Я покачал головой. Образ человека, который закуривал на углу, за это время почти совсем выветрился из памяти.
— Он никак не выходит у меня из головы, — сказала мать.
Она поднесла бокал к губам и допила белое вино. Официант налил ей бургундского.
— Знаешь, мне очень понравилось копаться в саду.
— Садом ведь занимался О’Нилл? И Тим Пэдди. Бедный маленький Тим Пэдди.
— Да нет, я говорю о нашем здешнем садике. Я же навел там порядок.
— Вот и чудесно, милый.
— Давай попьем чаю в саду? Джозефина отыскала наши старые шезлонги.
— И все-таки странно, Вилли, что этот человек преследует меня. Я пытаюсь простить его, Вилли. Уговариваю себя, что война есть война.
— Лучше всего забыть.
— Я уговариваю себя, что он всего лишь невежественный лавочник. Самый обыкновенный ливерпульский проходимец. — Она вздохнула, но продолжала улыбаться: — Эти шезлонги твой отец в свое время выписал из Дублина.
— Посидим в саду, почитаем. А если будет припекать солнце, пересядем в тень лавра.
— Это было бы чудесно, милый.
Но, возвратившись домой, она поднялась наверх, разделась и легла в постель. А в саду, в шезлонгах, расположились мы с Джозефиной.

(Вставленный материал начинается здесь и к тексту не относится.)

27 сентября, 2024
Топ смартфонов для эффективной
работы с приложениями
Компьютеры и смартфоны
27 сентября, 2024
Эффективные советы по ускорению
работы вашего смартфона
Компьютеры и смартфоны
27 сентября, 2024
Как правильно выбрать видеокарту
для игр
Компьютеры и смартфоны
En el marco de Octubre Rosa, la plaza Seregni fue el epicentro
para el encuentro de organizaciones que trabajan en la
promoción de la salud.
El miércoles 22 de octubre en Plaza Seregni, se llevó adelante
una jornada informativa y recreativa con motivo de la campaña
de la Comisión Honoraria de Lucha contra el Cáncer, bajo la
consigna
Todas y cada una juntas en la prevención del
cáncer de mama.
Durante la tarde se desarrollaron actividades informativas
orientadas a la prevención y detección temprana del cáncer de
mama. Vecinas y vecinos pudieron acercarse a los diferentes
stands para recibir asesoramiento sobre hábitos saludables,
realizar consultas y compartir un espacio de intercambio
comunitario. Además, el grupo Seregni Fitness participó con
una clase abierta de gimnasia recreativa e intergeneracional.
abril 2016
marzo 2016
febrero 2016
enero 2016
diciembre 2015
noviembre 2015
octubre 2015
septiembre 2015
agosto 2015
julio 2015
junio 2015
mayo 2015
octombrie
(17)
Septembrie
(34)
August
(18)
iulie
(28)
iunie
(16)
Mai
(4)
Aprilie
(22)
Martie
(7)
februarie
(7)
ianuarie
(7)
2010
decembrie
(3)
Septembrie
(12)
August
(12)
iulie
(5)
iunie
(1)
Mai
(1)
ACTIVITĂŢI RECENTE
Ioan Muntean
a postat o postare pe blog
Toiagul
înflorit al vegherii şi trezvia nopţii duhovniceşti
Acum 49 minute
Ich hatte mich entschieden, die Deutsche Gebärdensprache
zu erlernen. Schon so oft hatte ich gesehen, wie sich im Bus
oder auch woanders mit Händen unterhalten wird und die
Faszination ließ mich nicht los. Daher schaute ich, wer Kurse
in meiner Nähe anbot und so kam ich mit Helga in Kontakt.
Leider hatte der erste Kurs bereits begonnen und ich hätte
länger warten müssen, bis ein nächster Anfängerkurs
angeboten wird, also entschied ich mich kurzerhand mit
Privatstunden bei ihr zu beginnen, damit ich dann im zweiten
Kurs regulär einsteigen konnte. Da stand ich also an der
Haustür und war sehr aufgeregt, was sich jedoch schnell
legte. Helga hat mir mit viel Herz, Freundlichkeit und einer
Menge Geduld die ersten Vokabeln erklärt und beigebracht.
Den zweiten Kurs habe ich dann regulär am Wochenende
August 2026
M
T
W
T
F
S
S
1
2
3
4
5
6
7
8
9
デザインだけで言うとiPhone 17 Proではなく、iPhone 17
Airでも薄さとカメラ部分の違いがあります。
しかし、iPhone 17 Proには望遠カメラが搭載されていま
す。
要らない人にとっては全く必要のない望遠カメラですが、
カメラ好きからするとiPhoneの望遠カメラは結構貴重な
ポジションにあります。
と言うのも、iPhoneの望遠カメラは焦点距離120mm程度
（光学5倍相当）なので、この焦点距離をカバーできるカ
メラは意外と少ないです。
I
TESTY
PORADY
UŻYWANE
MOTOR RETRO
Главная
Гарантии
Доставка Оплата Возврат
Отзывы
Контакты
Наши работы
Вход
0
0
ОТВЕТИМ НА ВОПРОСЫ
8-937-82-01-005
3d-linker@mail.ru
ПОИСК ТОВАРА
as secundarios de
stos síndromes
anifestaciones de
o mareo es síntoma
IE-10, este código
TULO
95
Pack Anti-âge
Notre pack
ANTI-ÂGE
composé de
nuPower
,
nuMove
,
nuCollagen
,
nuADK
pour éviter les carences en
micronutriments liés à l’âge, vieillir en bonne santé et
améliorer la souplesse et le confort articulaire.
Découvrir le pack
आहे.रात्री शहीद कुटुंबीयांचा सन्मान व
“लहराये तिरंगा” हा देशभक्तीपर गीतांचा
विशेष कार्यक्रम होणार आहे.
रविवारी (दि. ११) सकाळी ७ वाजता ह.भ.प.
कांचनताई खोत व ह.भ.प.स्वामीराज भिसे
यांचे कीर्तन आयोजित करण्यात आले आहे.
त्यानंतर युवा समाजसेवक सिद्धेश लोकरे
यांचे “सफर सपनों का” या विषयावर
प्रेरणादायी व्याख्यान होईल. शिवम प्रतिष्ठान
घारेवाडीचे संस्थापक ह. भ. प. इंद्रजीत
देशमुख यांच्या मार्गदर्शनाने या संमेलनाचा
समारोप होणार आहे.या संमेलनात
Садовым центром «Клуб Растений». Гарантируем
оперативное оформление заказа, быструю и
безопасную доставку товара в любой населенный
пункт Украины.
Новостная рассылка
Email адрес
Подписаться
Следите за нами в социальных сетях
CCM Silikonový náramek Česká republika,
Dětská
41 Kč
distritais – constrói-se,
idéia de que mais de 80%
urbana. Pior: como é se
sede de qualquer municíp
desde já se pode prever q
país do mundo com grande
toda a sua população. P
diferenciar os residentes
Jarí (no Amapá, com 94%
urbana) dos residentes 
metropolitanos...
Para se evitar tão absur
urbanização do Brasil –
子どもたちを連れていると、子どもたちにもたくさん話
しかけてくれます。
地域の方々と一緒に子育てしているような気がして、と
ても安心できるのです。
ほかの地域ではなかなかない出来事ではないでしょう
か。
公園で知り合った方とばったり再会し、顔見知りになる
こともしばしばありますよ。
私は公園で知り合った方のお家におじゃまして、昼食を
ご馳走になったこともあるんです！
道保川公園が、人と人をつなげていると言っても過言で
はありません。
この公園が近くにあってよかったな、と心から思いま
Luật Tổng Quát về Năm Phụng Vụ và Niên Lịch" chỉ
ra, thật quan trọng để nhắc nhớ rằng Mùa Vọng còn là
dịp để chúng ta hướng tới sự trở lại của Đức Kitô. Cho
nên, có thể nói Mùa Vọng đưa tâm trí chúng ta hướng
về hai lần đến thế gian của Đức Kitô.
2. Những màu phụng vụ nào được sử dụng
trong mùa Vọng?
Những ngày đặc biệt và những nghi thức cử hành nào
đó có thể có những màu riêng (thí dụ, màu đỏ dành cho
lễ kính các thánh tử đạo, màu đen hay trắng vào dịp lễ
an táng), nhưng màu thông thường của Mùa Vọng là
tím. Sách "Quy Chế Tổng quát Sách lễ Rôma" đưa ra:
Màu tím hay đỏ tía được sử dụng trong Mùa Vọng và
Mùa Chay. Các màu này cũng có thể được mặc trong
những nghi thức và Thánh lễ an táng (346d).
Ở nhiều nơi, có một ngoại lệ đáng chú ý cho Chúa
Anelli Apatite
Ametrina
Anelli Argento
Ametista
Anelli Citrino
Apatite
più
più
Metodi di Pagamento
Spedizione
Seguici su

— Думаешь, она когда-нибудь поправится, Джозефина?
— Обязательно поправится.
— Прошло ведь уже столько лет.
— Бедняжка она, Вилли.
— Я знаю.
Каждый день Джозефина выгребала из-под тумбочки в комнате матери пустые бутылки, и к этим ее обязанностям и мать, и она сама так же привыкли, как к еженедельному приходу разносчика из винного магазина.
— Тебе не бывает одиноко, Джозефина?
— Ну что вы.
У нее была подруга, с которой она познакомилась несколько лет назад на собрании Женского общества и которая иногда сидела у нее на кухне. Кроме того, Джозефина общалась с нашей соседкой, женой того самого человека, что помог мне выкосить траву, а также с миссис Хейс, хозяйкой магазина. Со всеми этими женщинами Джозефина, по-видимому, обсуждала состояние моей матери. «Как мама, Вилли?» — всегда интересовалась миссис Хейс, заворачивая покупки, и, думаю, священник, у которого Джозефина исповедовалась, спрашивал то же самое. Возможно даже, за мать молились в церкви, чтобы Бог вернул ей былые красоту и изысканность.